- _Things to do_:
**1)** Reproduce the full article on "Take Me Back to Chicago" word for word.
**2)** Transcribe the dataset entries from their first line through the line containing "Verfahrensablauf", with both ends included.

- _Text excerpt_:
+++

- Side A of the US single

Single by Chicago

from the album Chicago XI
- B-side: "Policeman"
- Released: May 1978
- Recorded: 1977
- Genre: Soft rock
- Length: 2:57 (Single version) 5:17 (Album version)
- Label: Columbia
- Songwriters: Danny Seraphine, David "Hawk" Wolinski
- Producer: James William Guercio

Chicago singles chronology
| "Little One" (1978) | "Take Me Back to Chicago" (1978) | "Alive Again" (1978) |

= Take Me Back to Chicago =

"Take Me Back to Chicago", originally released on the Chicago XI album, was a 1978 chart hit in the U.S. and Canada for the band Chicago. The song features Chaka Khan on backing vocals, and was the last to feature Terry Kath.

Released as a single in May 1978, the song reached No. 63 on the Billboard Hot 100 and No. 62 on the Cash Box Top 100 in the United States. In Canada, it peaked at No. 66. On the adult contemporary charts, it reached No. 39 in the U.S. and No. 21 in Canada.

+++

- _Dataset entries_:
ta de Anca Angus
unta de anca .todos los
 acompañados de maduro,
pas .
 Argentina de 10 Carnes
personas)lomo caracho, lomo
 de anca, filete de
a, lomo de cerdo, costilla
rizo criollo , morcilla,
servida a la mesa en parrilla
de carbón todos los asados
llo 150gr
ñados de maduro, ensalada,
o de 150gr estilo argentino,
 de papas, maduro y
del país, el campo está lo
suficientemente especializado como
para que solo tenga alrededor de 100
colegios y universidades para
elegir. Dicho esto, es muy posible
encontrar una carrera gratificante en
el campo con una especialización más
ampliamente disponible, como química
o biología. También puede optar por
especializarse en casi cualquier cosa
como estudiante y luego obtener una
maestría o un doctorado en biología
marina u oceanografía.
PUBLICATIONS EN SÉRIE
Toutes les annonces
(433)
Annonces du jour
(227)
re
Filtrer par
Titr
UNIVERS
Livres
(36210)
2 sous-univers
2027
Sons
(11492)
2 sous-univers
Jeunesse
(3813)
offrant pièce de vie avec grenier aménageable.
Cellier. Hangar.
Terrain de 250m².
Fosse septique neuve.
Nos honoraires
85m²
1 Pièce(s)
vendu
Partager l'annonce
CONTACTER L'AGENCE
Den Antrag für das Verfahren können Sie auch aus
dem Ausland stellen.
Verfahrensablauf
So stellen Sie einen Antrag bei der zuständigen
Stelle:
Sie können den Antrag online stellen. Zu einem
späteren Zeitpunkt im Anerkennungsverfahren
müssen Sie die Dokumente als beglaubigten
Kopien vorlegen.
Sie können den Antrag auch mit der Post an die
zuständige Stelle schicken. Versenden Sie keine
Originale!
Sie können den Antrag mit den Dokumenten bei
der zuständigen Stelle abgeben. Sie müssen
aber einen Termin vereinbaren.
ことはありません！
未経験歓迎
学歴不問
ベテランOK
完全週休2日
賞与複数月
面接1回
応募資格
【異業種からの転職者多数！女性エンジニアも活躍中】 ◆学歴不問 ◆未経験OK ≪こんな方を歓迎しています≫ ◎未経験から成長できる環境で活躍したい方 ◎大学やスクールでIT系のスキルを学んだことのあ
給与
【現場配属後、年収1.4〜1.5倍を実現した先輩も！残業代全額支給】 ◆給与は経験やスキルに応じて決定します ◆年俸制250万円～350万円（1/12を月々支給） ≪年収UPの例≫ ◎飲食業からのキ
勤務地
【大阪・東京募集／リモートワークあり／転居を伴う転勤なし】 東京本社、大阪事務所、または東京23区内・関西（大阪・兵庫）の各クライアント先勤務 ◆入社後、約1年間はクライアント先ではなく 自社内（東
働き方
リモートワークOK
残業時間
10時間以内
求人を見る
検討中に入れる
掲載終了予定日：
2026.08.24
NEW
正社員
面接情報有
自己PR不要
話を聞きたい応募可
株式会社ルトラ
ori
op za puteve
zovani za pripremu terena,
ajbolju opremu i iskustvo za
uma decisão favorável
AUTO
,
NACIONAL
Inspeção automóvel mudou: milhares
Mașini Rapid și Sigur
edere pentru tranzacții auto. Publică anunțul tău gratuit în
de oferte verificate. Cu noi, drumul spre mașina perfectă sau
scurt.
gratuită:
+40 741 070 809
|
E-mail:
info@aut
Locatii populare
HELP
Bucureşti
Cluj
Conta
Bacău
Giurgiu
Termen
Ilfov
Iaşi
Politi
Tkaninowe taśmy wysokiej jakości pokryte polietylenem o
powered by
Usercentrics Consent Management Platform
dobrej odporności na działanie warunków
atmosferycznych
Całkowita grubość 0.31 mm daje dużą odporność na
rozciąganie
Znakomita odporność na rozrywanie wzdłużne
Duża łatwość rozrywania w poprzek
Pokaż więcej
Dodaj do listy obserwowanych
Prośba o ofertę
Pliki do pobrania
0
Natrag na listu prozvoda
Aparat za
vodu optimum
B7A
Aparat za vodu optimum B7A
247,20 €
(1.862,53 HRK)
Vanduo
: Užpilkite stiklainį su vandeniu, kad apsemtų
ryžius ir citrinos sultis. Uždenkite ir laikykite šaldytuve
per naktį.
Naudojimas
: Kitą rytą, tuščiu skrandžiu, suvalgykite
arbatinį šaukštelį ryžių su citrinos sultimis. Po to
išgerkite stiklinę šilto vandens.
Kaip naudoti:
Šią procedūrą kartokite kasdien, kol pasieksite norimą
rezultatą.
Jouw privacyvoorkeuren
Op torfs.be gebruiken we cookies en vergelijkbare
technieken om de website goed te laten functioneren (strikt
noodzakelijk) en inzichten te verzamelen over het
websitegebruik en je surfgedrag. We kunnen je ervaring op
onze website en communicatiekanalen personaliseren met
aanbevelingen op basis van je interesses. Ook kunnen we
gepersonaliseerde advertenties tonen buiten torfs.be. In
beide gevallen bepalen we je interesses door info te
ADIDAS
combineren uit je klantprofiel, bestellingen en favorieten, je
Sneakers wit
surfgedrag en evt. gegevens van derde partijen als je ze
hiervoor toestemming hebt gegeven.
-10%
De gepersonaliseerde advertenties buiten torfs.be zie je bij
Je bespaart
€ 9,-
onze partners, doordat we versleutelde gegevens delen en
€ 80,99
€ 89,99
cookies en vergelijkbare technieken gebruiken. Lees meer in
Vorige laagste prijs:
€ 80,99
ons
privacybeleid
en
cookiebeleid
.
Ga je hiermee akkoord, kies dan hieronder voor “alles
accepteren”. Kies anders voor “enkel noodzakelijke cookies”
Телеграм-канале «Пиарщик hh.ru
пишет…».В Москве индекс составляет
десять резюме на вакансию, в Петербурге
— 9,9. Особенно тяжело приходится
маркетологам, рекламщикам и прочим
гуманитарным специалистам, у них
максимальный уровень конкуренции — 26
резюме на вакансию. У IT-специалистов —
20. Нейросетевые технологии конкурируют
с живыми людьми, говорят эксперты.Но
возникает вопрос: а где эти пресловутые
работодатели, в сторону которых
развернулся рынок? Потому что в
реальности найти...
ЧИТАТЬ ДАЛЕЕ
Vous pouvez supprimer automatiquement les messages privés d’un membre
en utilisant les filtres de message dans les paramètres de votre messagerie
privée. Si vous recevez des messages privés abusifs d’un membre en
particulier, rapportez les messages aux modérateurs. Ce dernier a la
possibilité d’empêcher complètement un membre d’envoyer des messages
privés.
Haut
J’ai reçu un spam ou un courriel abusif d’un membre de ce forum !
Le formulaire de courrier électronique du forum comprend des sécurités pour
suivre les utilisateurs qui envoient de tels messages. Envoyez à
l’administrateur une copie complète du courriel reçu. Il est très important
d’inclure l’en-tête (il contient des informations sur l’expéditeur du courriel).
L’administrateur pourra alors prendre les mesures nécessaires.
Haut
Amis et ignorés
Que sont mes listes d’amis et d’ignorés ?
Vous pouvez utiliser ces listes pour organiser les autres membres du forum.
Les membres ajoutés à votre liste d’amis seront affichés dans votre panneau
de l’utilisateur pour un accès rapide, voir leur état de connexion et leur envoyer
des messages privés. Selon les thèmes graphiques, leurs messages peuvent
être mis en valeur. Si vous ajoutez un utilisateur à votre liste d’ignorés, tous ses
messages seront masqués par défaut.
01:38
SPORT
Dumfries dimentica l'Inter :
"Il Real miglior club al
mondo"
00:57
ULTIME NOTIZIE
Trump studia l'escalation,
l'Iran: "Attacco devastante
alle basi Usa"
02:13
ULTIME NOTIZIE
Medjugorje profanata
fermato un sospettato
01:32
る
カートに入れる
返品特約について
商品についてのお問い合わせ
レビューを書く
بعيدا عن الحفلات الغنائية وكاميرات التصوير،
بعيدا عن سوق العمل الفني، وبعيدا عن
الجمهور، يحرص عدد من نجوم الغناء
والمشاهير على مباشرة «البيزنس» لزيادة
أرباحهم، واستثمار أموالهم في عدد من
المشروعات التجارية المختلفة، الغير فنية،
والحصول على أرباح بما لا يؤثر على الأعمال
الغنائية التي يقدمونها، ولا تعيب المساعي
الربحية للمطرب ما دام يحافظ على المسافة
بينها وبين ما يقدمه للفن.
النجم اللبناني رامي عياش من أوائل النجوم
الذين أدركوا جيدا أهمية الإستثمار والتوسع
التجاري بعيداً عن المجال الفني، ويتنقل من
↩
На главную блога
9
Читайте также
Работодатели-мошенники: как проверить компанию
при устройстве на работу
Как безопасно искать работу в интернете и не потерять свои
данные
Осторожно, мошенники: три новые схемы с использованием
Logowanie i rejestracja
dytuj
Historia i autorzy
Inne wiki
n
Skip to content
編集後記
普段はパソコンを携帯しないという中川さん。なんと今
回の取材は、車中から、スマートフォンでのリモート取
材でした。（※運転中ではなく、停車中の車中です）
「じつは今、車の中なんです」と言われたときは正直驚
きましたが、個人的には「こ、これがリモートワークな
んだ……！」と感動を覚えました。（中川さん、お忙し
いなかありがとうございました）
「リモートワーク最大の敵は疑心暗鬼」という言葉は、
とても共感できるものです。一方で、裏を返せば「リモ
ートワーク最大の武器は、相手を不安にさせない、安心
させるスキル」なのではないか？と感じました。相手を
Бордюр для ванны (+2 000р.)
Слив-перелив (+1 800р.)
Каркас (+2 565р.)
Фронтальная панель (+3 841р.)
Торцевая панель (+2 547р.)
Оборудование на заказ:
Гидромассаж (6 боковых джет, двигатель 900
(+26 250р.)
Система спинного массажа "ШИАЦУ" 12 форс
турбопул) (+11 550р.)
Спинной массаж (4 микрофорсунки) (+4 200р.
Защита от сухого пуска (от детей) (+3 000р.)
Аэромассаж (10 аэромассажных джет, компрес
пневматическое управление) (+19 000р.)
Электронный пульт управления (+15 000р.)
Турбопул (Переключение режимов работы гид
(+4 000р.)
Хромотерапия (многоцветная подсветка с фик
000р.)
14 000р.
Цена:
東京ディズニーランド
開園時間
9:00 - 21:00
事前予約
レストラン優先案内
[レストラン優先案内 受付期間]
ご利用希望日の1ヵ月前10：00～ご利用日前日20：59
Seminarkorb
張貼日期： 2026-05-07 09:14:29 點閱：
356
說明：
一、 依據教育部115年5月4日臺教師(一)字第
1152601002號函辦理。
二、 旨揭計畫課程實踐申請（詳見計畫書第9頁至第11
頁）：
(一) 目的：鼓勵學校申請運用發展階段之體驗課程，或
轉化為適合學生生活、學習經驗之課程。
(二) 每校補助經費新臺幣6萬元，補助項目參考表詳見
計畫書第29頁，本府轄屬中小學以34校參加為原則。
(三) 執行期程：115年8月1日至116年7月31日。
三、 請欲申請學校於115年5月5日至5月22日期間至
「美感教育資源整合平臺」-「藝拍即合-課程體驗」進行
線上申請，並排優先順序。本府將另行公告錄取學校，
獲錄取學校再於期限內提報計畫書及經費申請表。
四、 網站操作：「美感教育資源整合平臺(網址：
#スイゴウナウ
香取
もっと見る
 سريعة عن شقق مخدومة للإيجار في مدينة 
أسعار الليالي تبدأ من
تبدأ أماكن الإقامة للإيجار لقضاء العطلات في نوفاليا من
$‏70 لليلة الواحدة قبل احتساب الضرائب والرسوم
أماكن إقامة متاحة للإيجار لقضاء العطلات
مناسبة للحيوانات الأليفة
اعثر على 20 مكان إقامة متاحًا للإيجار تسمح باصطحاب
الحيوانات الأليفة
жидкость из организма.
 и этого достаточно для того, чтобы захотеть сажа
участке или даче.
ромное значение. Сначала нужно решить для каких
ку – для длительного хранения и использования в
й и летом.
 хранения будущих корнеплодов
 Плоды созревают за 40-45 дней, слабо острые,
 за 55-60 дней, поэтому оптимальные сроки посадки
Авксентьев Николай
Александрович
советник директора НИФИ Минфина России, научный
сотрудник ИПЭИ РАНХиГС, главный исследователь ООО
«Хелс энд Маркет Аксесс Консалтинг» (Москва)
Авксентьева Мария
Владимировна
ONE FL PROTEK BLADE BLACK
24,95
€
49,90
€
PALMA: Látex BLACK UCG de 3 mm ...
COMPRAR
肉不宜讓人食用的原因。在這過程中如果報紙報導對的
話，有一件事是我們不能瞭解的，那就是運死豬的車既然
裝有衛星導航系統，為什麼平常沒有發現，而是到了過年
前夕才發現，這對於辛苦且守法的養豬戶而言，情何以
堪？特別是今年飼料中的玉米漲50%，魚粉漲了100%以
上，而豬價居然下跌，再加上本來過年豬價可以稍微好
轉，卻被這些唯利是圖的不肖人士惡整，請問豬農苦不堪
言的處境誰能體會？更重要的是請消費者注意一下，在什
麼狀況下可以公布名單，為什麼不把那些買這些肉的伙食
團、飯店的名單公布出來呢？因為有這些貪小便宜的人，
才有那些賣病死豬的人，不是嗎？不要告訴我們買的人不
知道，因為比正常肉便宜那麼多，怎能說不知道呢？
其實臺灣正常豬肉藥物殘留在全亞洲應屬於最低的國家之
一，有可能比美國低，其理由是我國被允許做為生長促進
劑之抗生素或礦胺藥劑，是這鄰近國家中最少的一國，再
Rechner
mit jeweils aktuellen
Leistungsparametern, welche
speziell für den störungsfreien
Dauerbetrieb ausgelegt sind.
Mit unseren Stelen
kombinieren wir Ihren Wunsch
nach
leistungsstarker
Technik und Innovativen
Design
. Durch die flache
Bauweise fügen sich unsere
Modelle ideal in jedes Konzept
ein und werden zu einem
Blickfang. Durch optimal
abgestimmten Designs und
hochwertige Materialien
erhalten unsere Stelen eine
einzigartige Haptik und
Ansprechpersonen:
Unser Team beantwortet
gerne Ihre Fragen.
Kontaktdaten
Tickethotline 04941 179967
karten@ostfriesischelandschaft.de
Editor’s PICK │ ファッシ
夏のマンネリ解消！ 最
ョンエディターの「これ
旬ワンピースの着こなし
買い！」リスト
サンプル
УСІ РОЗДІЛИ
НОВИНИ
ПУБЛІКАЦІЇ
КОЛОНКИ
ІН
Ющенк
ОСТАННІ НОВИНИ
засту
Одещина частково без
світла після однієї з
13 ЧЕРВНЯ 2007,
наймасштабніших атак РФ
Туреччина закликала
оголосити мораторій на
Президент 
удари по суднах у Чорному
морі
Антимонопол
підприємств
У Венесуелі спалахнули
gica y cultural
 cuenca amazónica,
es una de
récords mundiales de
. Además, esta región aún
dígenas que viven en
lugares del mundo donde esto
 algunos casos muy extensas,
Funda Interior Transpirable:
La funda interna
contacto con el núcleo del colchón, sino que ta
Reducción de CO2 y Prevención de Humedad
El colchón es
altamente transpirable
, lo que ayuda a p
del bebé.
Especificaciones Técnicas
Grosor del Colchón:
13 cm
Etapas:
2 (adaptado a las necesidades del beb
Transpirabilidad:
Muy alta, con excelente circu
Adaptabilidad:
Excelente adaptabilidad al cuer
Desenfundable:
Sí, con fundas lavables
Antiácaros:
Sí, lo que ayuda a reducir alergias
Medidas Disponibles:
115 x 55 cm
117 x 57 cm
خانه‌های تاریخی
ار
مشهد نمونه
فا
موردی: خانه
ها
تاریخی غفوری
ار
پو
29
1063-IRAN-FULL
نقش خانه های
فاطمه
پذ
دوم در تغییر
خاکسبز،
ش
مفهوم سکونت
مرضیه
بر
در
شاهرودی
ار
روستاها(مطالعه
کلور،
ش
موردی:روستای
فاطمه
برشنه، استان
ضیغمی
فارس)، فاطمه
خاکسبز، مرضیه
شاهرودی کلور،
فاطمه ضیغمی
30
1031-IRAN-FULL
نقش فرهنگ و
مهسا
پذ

+++

- _Answers provided_:
**1)**
- Side A of the US single

Single by Chicago

from the album Chicago XI
- B-side: "Policeman"
- Released: May 1978
- Recorded: 1977
- Genre: Soft rock
- Length: 2:57 (Single version) 5:17 (Album version)
- Label: Columbia
- Songwriters: Danny Seraphine, David "Hawk" Wolinski
- Producer: James William Guercio

Chicago singles chronology
| "Little One" (1978) | "Take Me Back to Chicago" (1978) | "Alive Again" (1978) |

= Take Me Back to Chicago =

"Take Me Back to Chicago", originally released on the Chicago XI album, was a 1978 chart hit in the U.S. and Canada for the band Chicago. The song features Chaka Khan on backing vocals, and was the last to feature Terry Kath.

Released as a single in May 1978, the song reached No. 63 on the Billboard Hot 100 and No. 62 on the Cash Box Top 100 in the United States. In Canada, it peaked at No. 66. On the adult contemporary charts, it reached No. 39 in the U.S. and No. 21 in Canada.

**2)**
ta de Anca Angus
unta de anca .todos los
 acompañados de maduro,
pas .
 Argentina de 10 Carnes
personas)lomo caracho, lomo
 de anca, filete de
a, lomo de cerdo, costilla
rizo criollo , morcilla,
servida a la mesa en parrilla
de carbón todos los asados
llo 150gr
ñados de maduro, ensalada,
o de 150gr estilo argentino,
 de papas, maduro y
del país, el campo está lo
suficientemente especializado como
para que solo tenga alrededor de 100
colegios y universidades para
elegir. Dicho esto, es muy posible
encontrar una carrera gratificante en
el campo con una especialización más
ampliamente disponible, como química
o biología. También puede optar por
especializarse en casi cualquier cosa
como estudiante y luego obtener una
maestría o un doctorado en biología
marina u oceanografía.
PUBLICATIONS EN SÉRIE
Toutes les annonces
(433)
Annonces du jour
(227)
re
Filtrer par
Titr
UNIVERS
Livres
(36210)
2 sous-univers
2027
Sons
(11492)
2 sous-univers
Jeunesse
(3813)
offrant pièce de vie avec grenier aménageable.
Cellier. Hangar.
Terrain de 250m².
Fosse septique neuve.
Nos honoraires
85m²
1 Pièce(s)
vendu
Partager l'annonce
CONTACTER L'AGENCE
Den Antrag für das Verfahren können Sie auch aus
dem Ausland stellen.
Verfahrensablauf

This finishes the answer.